Well, my situation is that I have to compute many numpy matrices and I need to store them in a single numpy matrix afterwards. Let's say I want to use 20 cores (or that I can use 20 cores) but I haven't managed to successfully use the pool resource since it keeps the processes alive till the pool "dies". So I thought on doing something like this:
from multiprocessing import Process, Queue
import numpy as np
def f(q,i):
q.put( np.zeros( (4,4) ) )
if __name__ == '__main__':
q = Queue()
for i in range(30):
p = Process(target=f, args=(q,))
p.start()
p.join()
result = q.get()
while q.empty() == False:
result += q.get()
print result
but then it looks like the processes don't run in parallel but they run sequentially (please correct me if I'm wrong) and I don't know if they die after they do their computation (so for more than 20 processes the ones that did their part leave the core free for another process). Plus, for a very large number (let's say 100.000), storing all those matrices (which may be really big too) in a queue will use a lot of memory, rendering the code useless since the idea is to put every result on each iteration in the final result, like using a lock (and its acquire() and release() methods), but if this code isn't for parallel processing, the lock is useless too...
I hope somebody may help me.
Thanks in advance!
You are correct, they are executing sequentially in your example.
p.join() causes the current thread to block until it is finished executing. You'll either want to join your processes individually outside of your for loop (e.g., by storing them in a list and then iterating over it) or use something like numpy.Pool and apply_async with a callback. That will also let you add it to your results directly rather than keeping the objects around.
For example:
def f(i):
return i*np.identity(4)
if __name__ == '__main__':
p=Pool(5)
result = np.zeros((4,4))
def adder(value):
global result
result += value
for i in range(30):
p.apply_async(f, args=(i,), callback=adder)
p.close()
p.join()
print result
Closing and then joining the pool at the end ensures that the pool's processes have completed and the result object is finished being computed.

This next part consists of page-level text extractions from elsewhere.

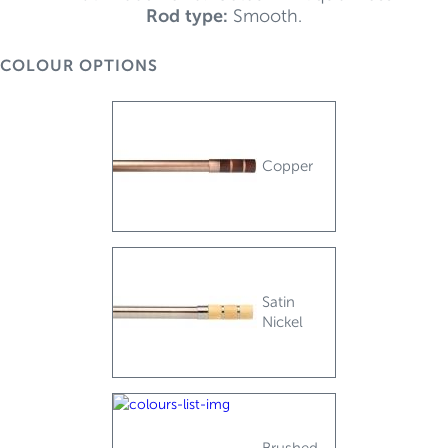
Rod type:
Smooth.
COLOUR OPTIONS
Copper
Satin
Nickel
Brushed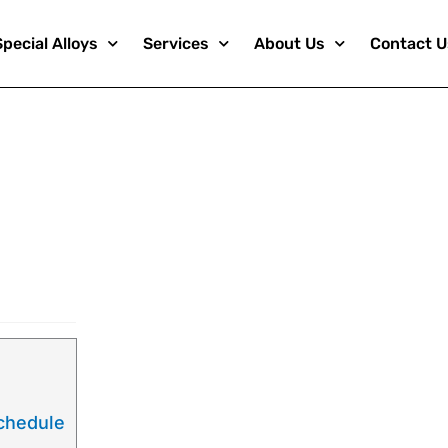
Special Alloys
Services
About Us
Contact U
ats
Schedule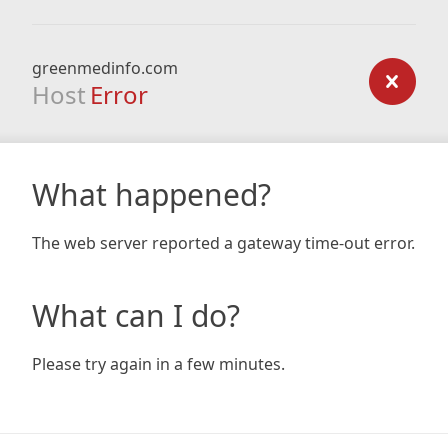
greenmedinfo.com
Host
Error
What happened?
The web server reported a gateway time-out error.
What can I do?
Please try again in a few minutes.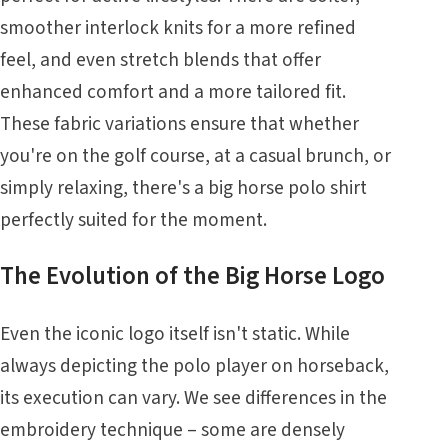
smoother interlock knits for a more refined
feel, and even stretch blends that offer
enhanced comfort and a more tailored fit.
These fabric variations ensure that whether
you're on the golf course, at a casual brunch, or
simply relaxing, there's a big horse polo shirt
perfectly suited for the moment.
The Evolution of the Big Horse Logo
Even the iconic logo itself isn't static. While
always depicting the polo player on horseback,
its execution can vary. We see differences in the
embroidery technique – some are densely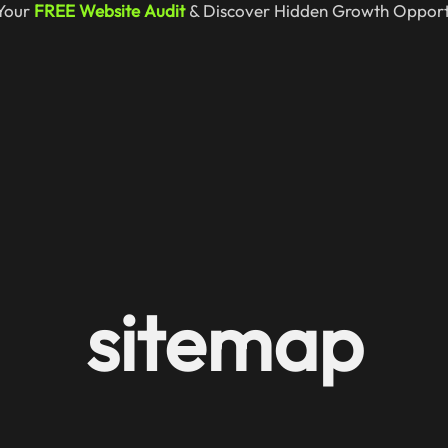
Your
FREE Website Audit
& Discover Hidden Growth Opportu
sitemap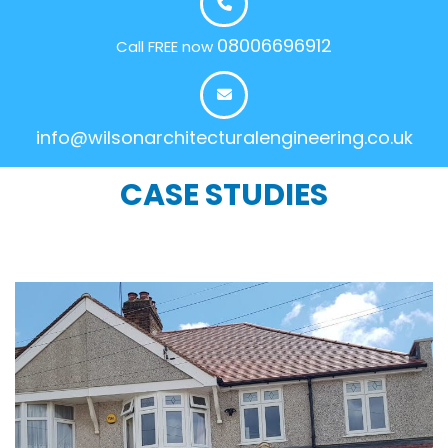
08006696912
Call FREE now
info@wilsonarchitecturalengineering.co.uk
CASE STUDIES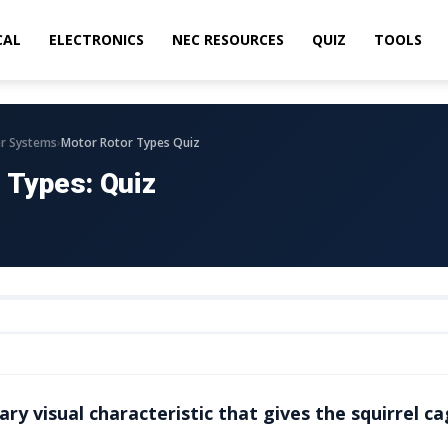
CAL
ELECTRONICS
NEC RESOURCES
QUIZ
TOOLS
›
r Systems
Motor Rotor Types Quiz
 Types: Quiz
ry visual characteristic that gives the squirrel ca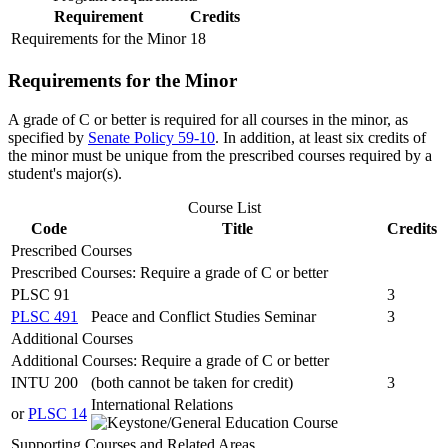
Requirement
Credits
Requirements for the Minor
18
Requirements for the Minor
A grade of C or better is required for all courses in the minor, as
specified by
Senate Policy 59-10
. In addition, at least six credits of
the minor must be unique from the prescribed courses required by a
student's major(s).
Course List
Code
Title
Credits
Prescribed Courses
Prescribed Courses: Require a grade of C or better
PLSC 91
3
PLSC 491
Peace and Conflict Studies Seminar
3
Additional Courses
Additional Courses: Require a grade of C or better
INTU 200
(both cannot be taken for credit)
3
International Relations
or
PLSC 14
Supporting Courses and Related Areas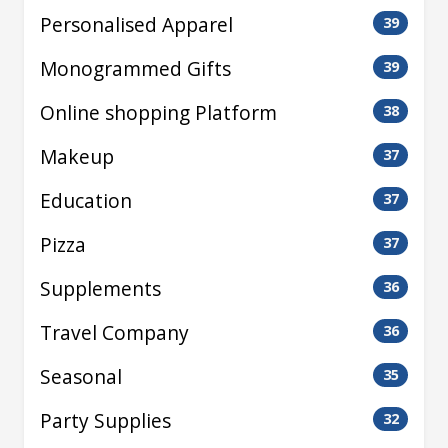
Personalised Apparel
39
Monogrammed Gifts
39
Online shopping Platform
38
Makeup
37
Education
37
Pizza
37
Supplements
36
Travel Company
36
Seasonal
35
Party Supplies
32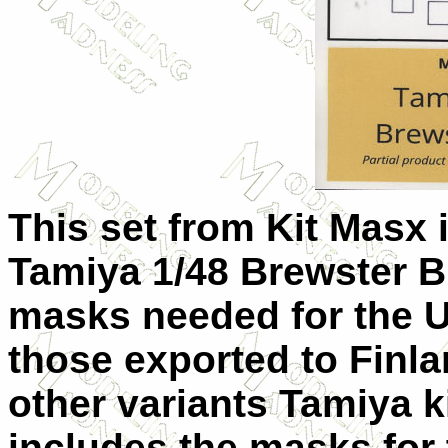
This set from Kit Masx is
Tamiya 1/48 Brewster Bu
masks needed for the U
those exported to Finla
other variants Tamiya ki
includes the masks for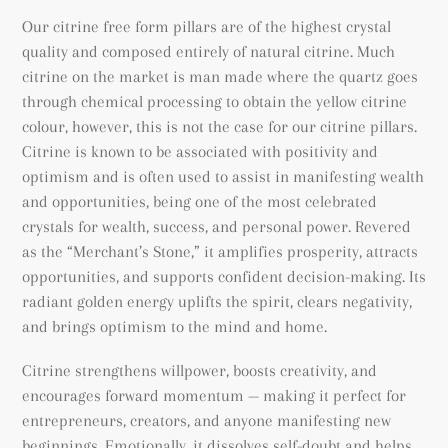
Our citrine free form pillars are of the highest crystal
quality and composed entirely of natural citrine. Much
citrine on the market is man made where the quartz goes
through chemical processing to obtain the yellow citrine
colour, however, this is not the case for our citrine pillars.
Citrine is known to be associated with positivity and
optimism and is often used to assist in manifesting wealth
and opportunities, being
one of the most celebrated
crystals for wealth, success, and personal power. Revered
as the “Merchant’s Stone,” it amplifies prosperity, attracts
opportunities, and supports confident decision-making. Its
radiant golden energy uplifts the spirit, clears negativity,
and brings optimism to the mind and home.
Citrine strengthens willpower, boosts creativity, and
encourages forward momentum — making it perfect for
entrepreneurs, creators, and anyone manifesting new
beginnings. Emotionally, it dissolves self-doubt and helps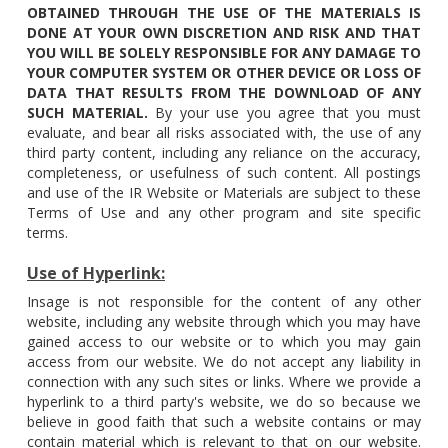
OBTAINED THROUGH THE USE OF THE MATERIALS IS
DONE AT YOUR OWN DISCRETION AND RISK AND THAT
YOU WILL BE SOLELY RESPONSIBLE FOR ANY DAMAGE TO
YOUR COMPUTER SYSTEM OR OTHER DEVICE OR LOSS OF
DATA THAT RESULTS FROM THE DOWNLOAD OF ANY
SUCH MATERIAL.
By your use you agree that you must
evaluate, and bear all risks associated with, the use of any
third party content, including any reliance on the accuracy,
completeness, or usefulness of such content. All postings
and use of the IR Website or Materials are subject to these
Terms of Use and any other program and site specific
terms.
Use of Hyperlink:
Insage is not responsible for the content of any other
website, including any website through which you may have
gained access to our website or to which you may gain
access from our website. We do not accept any liability in
connection with any such sites or links. Where we provide a
hyperlink to a third party's website, we do so because we
believe in good faith that such a website contains or may
contain material which is relevant to that on our website.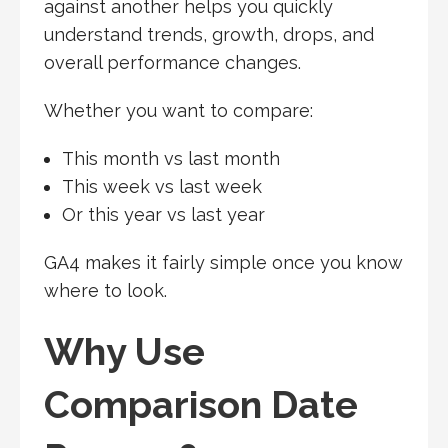
against another helps you quickly
understand trends, growth, drops, and
overall performance changes.
Whether you want to compare:
This month vs last month
This week vs last week
Or this year vs last year
GA4 makes it fairly simple once you know
where to look.
Why Use
Comparison Date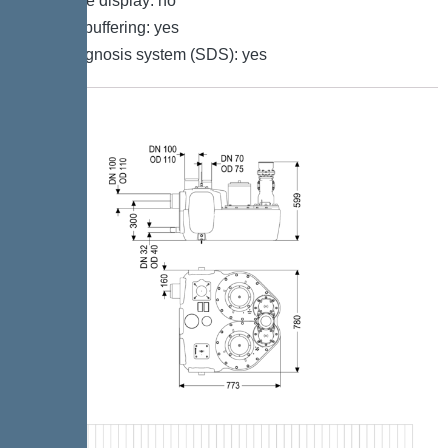
Multi-line display: no
Battery buffering: yes
Self-diagnosis system (SDS): yes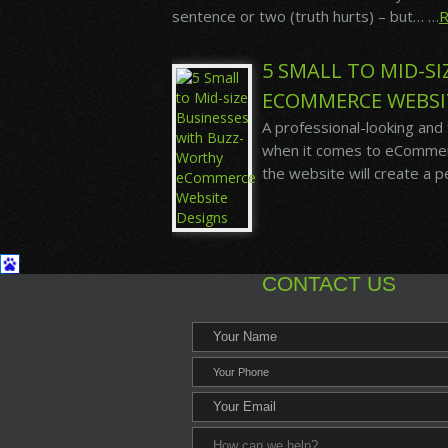
sentence or two (truth hurts) – but… …
5 SMALL TO MID-S
ECOMMERCE WEBSI
A professional-looking and
when it comes to eCommerce
the website will create a 
CONTACT US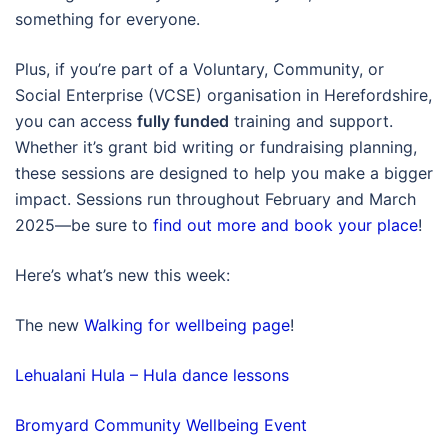
something for everyone.
Plus, if you’re part of a Voluntary, Community, or
Social Enterprise (VCSE) organisation in Herefordshire,
you can access
fully funded
training and support.
Whether it’s grant bid writing or fundraising planning,
these sessions are designed to help you make a bigger
impact. Sessions run throughout February and March
2025—be sure to
find out more and book your place
!
Here’s what’s new this week:
The new
Walking for wellbeing page
!
Lehualani Hula – Hula dance lessons
Bromyard Community Wellbeing Event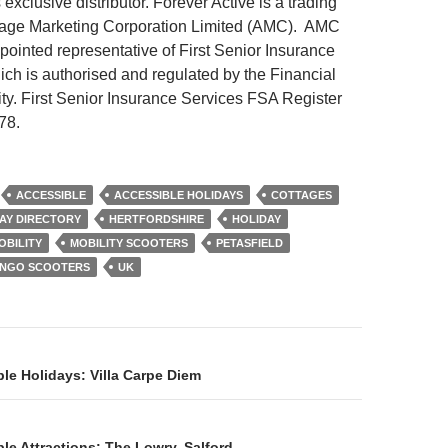
 exclusive distributor. Forever Active is a trading
age Marketing Corporation Limited (AMC). AMC
pointed representative of First Senior Insurance
ich is authorised and regulated by the Financial
ty. First Senior Insurance Services FSA Register
78.
ACCESSIBLE
ACCESSIBLE HOLIDAYS
COTTAGES
AY DIRECTORY
HERTFORDSHIRE
HOLIDAY
OBILITY
MOBILITY SCOOTERS
PETASFIELD
INGO SCOOTERS
UK
on
le Holidays: Villa Carpe Diem
le Attractions: The Lowry, Salford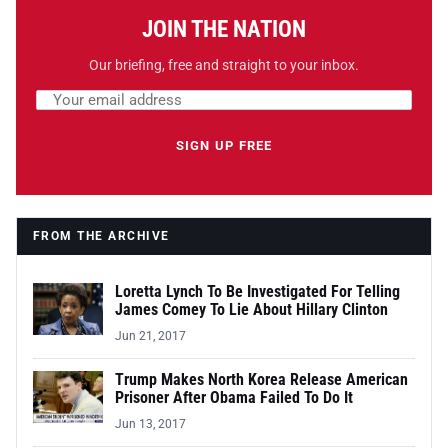
JOIN THE NATION
Our briefing, free and straight to your inbox.
Email address
Leave this field empty
SIGN UP FREE
FROM THE ARCHIVE
Loretta Lynch To Be Investigated For Telling
James Comey To Lie About Hillary Clinton
Jun 21, 2017
Trump Makes North Korea Release American
Prisoner After Obama Failed To Do It
Jun 13, 2017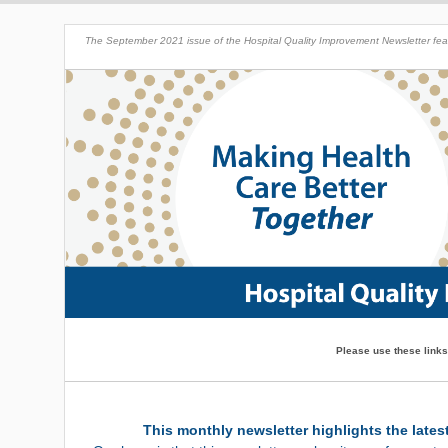
The September 2021 issue of the Hospital Quality Improvement Newsletter featu
Please use these links
This monthly newsletter highlights the lates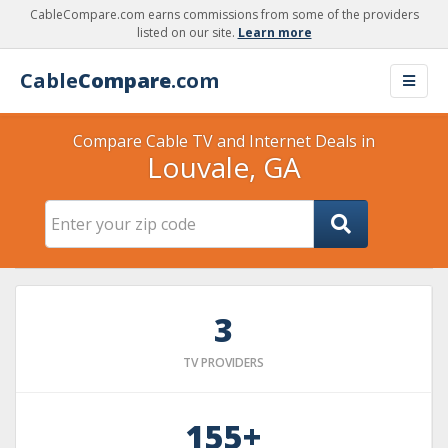
CableCompare.com earns commissions from some of the providers
listed on our site.
Learn more
Cable
Compare
.com
Compare Cable TV and Internet Deals in
Louvale, GA
3
TV PROVIDERS
155+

You could also investigate using Pool.imap as a solution to your problem. That particular solution would look something like this:
if __name__ == '__main__':
p=Pool(5)
result = np.zeros((4,4))
im = p.imap_unordered(f, range(30), chunksize=5)
for x in im:
result += x
print result
This is cleaner for your specific situation, but may not be for whatever you are ultimately trying to do.
As to storing all of your varied results, if I understand your question, you can just add it off into a result in the callback method (as above) or item-at-a-time using imap/imap_unordered (which still stores the results, but you'll clear it as it builds). Then it doesn't need to be stored for longer than it takes to add to the result.